Response: OSHA does not have any information on "market segments." Again, OSHA inspection data only identifies industries through their standard industrial classification (SIC) codes, as presented above. Elements of compliance assistance for the bloodborne pathogens standard are available for these facilities, as listed in the answer to #1, above.
Question 4: What are OSHA's goals for the percentage of healthcare facilities that are in compliance with the law and does OSHA intend to document and communicate these goals?
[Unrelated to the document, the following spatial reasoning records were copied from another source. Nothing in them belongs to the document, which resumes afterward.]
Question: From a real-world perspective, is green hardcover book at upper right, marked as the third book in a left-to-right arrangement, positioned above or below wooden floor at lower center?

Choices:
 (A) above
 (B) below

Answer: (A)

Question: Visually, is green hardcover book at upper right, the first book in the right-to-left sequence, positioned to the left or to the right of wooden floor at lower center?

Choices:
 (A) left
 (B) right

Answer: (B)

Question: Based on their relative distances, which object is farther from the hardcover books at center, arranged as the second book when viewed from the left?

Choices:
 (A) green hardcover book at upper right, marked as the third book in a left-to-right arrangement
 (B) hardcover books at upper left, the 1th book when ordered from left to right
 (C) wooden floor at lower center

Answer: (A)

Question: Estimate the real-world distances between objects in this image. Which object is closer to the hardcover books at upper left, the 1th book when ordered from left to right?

Response: As discussed above, OSHA does not have surveillance tools in place to measure national compliance ("in compliance" rates). Since the bloodborne pathogens standard applies to all employers with employees who have occupational exposure to blood or OPIM, OSHA is concerned not just with compliance in healthcare settings, but also compliance in general industry, including for example, housekeepers, waste haulers, and loggers. OSHA's "goal" for compliance with the provisions of the Bloodborne standard is, of course, that 100 percent of inspected worksites be in compliance. Since inspection of all worksites is not possible, however, OSHA will continue its extensive efforts to promote outreach and compliance assistance to worksites where occupational exposure to blood and other potentially infectious materials is an issue.